When my family and I watched Toy Story 3, Dachau involutarily kept popping up into my mind. The Shoah images were obvious from the “sunnyside” logo of the "day care" center to the segregated cages where the toys were kept at night to the mistreatment by the "little ones" to the finale which was the impersonal, mechanistic operation of the dump where Sunnyside’s dictator, Lotso (the purple bear), attempts to destroy Woody and his friends in the incinerator. I almost could not bear the duration of the conveyor belt scene or the incinerator. After unsuccessful attempts to extricate themselves from being destroyed, there is a hopeless minute in which Buzz Lightyear, Woody, and his friends realize they have no way out and that they are inescapably being ushered into the fire. This is the end. 



In the most somber moment I can ever recall in an animated movie, each character stops struggling, holds each others' hands, and resigns themselves to burn together. I was literally hyperventilating, and my heart almost burst.


Robbie, they are not going to let those toys burn, are they? I could sense my wife tele-communicating to me.


I looked at her. I don't know, but this is too uncomfortable to watch. I'm not sure if the kids should be seeing this.


She stared at the screen as the children tensed up.


Don't do that. Don't do that. Who made this movie? Whoever made this movie knows something.


I cried. Like a baby. For the grandparents of my STONE TABLE students who had to endure the mistreatment of that wicked regime. For one grandfather with whom I spoke no more than nine months ago who escaped the clutches of the Nazis three times, but whose family members went up in flames. For the grandparents of another family at my school who chose to live in the ghettos of Shanghai rather than to set foot in this country because of its refusal to become involved. Until it was too late. For their little story.

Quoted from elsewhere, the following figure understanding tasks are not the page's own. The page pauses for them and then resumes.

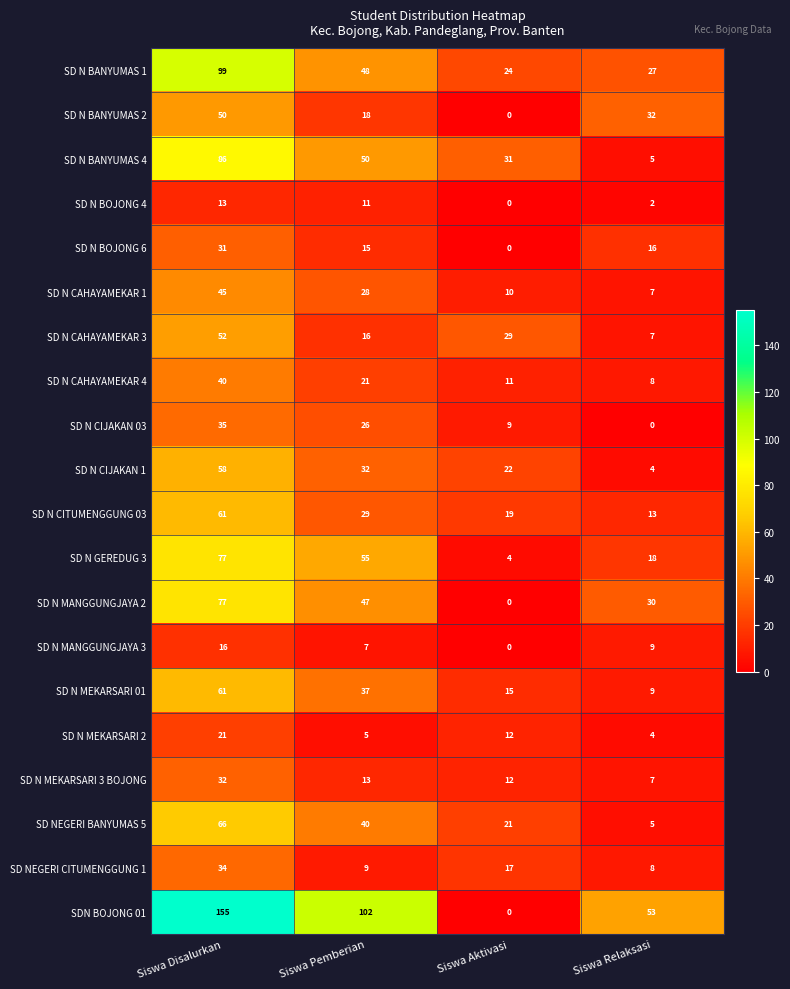

Rank the series at Siswa Pemberian from lowest to highest value.

SD N MEKARSARI 2, SD N MANGGUNGJAYA 3, SD NEGERI CITUMENGGUNG 1, SD N BOJONG 4, SD N MEKARSARI 3 BOJONG, SD N BOJONG 6, SD N CAHAYAMEKAR 3, SD N BANYUMAS 2, SD N CAHAYAMEKAR 4, SD N CIJAKAN 03, SD N CAHAYAMEKAR 1, SD N CITUMENGGUNG 03, SD N CIJAKAN 1, SD N MEKARSARI 01, SD NEGERI BANYUMAS 5, SD N MANGGUNGJAYA 2, SD N BANYUMAS 1, SD N BANYUMAS 4, SD N GEREDUG 3, SDN BOJONG 01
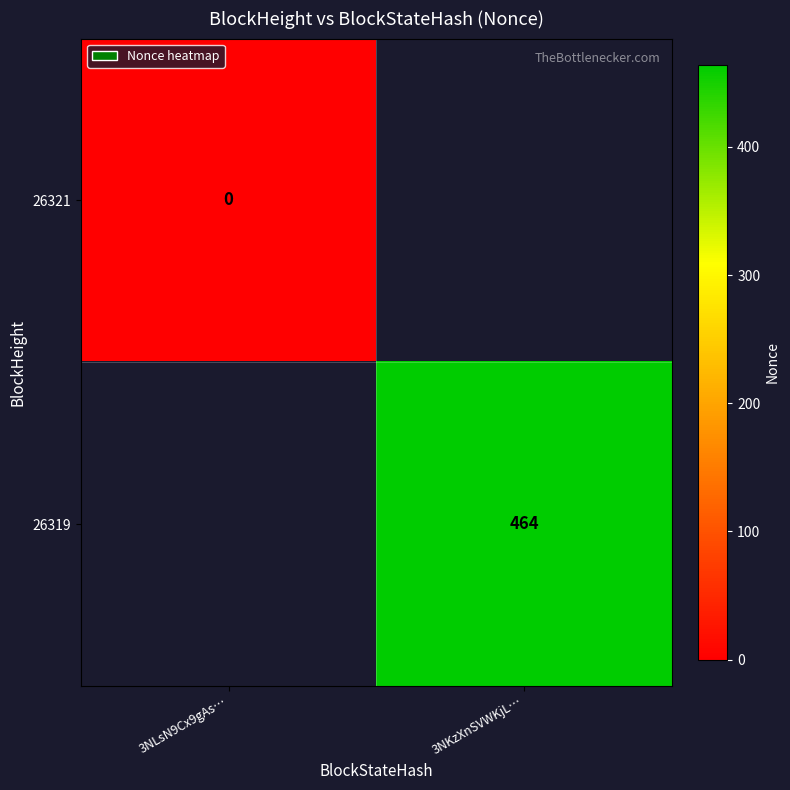

Is the value of 26319 at 3NKzXnSVWKjL… greater than the value of 26321 at 3NLsN9Cx9gAs…?

Yes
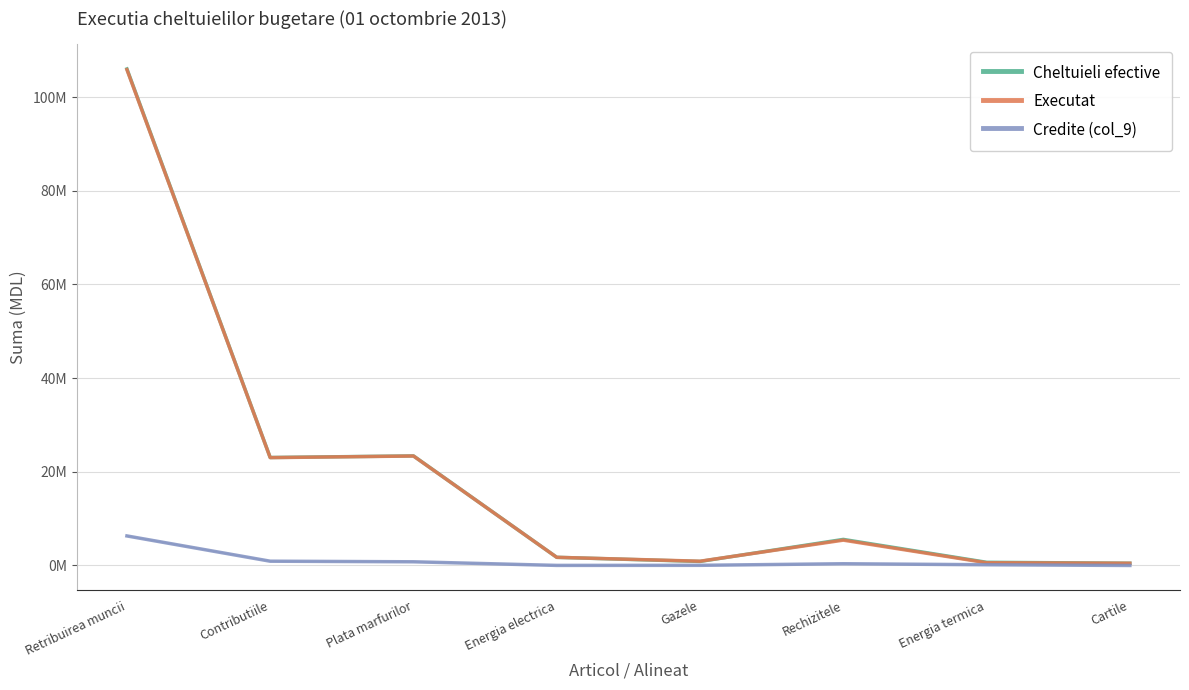

What is the label of the 4th point from the right?

Gazele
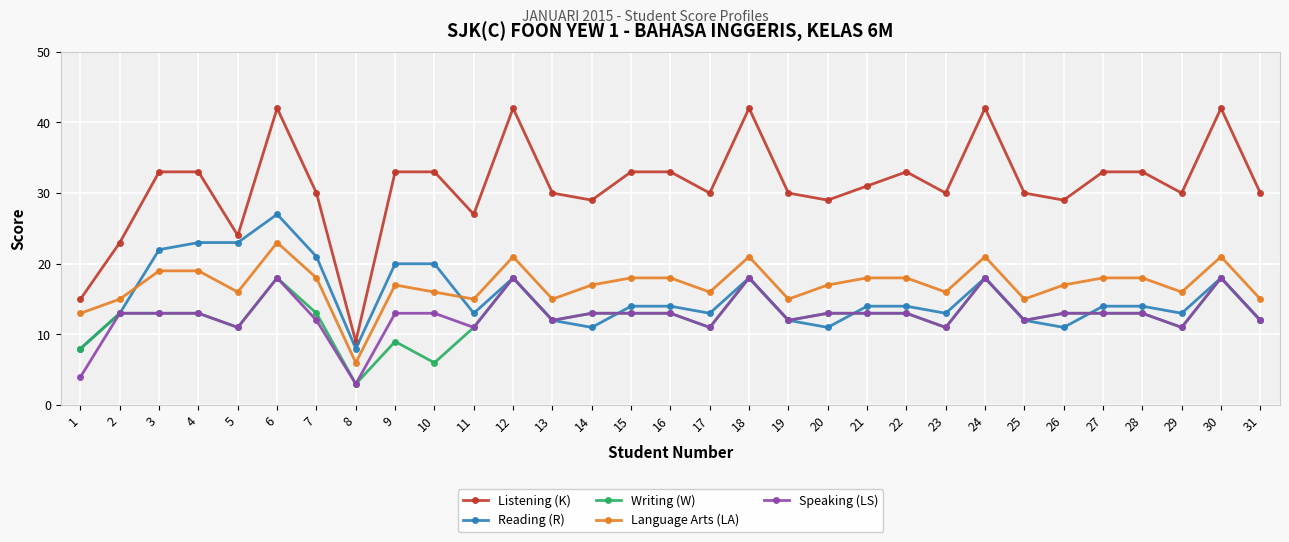

What is the value of the Speaking (LS) point at the 4th from the left?

13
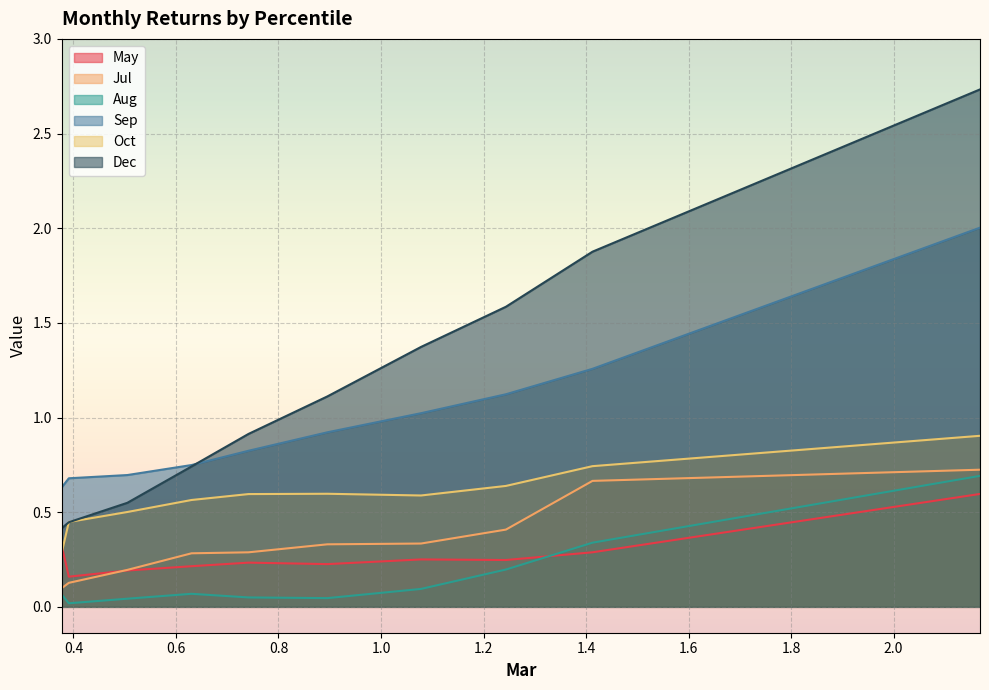

What is the maximum value for Sep?

2.0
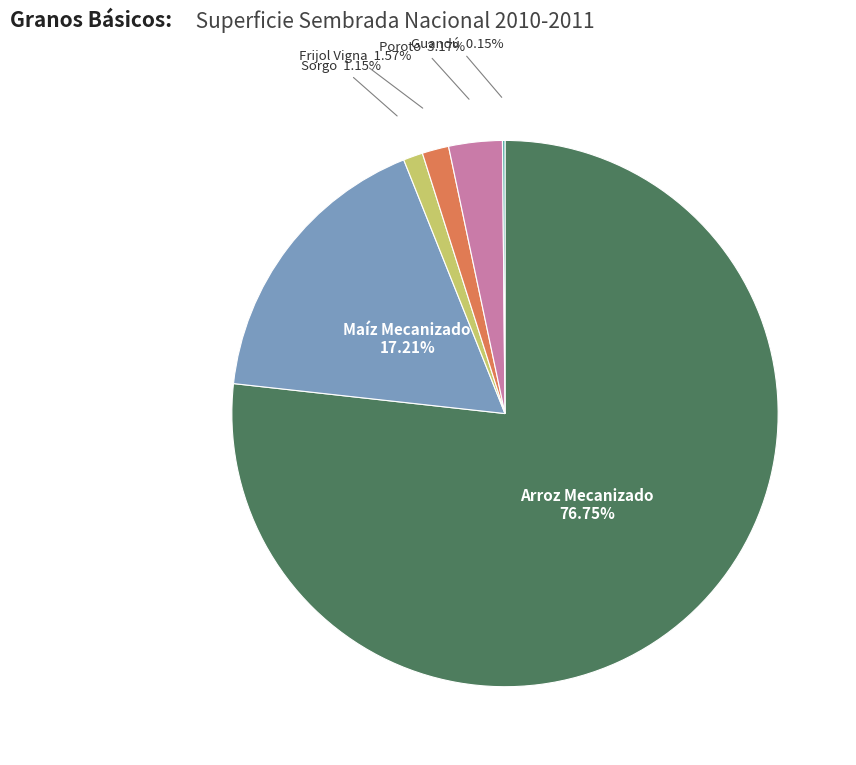

Which slice is the largest?

Arroz Mecanizado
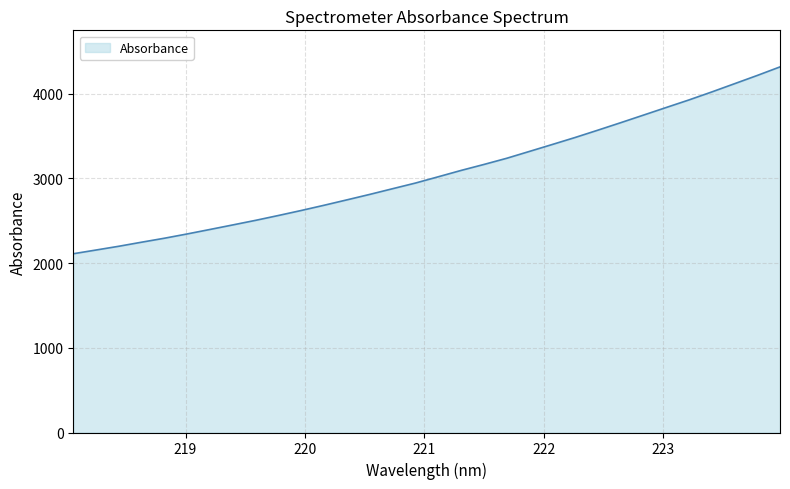

What is the minimum value shown in the chart?

2110.1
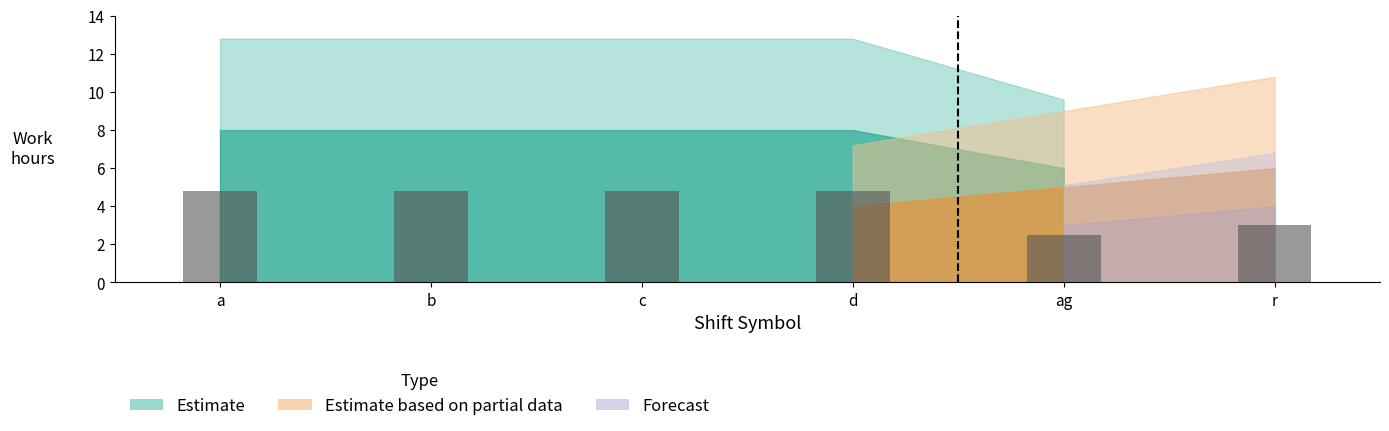

Between r and a, which is larger?

r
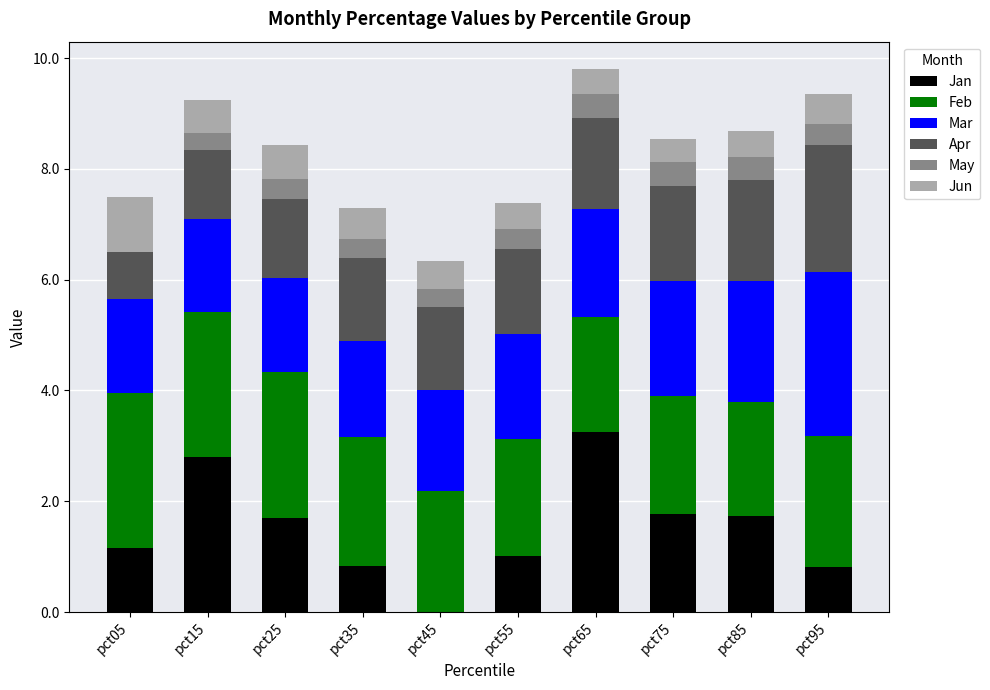

What is the maximum value for Jan?

3.2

Thank you, Toy Story 3. In a juvenile, theatrical form (even greater than the effect Schindler's List had on me), you helped Dachau to finally make emotional sense to me. Watch the movie. The time of the actual scene is 1:21:00-1:22:30.

2 comments:

  1. that's pretty heavy for a post about a kids movie, but i like the analogy. well, said.

    ReplyDelete
  2. @adamandjeremy I suppose the Holocaust images would not be picked up by children. Lee Unkrich did his research. Someone did research.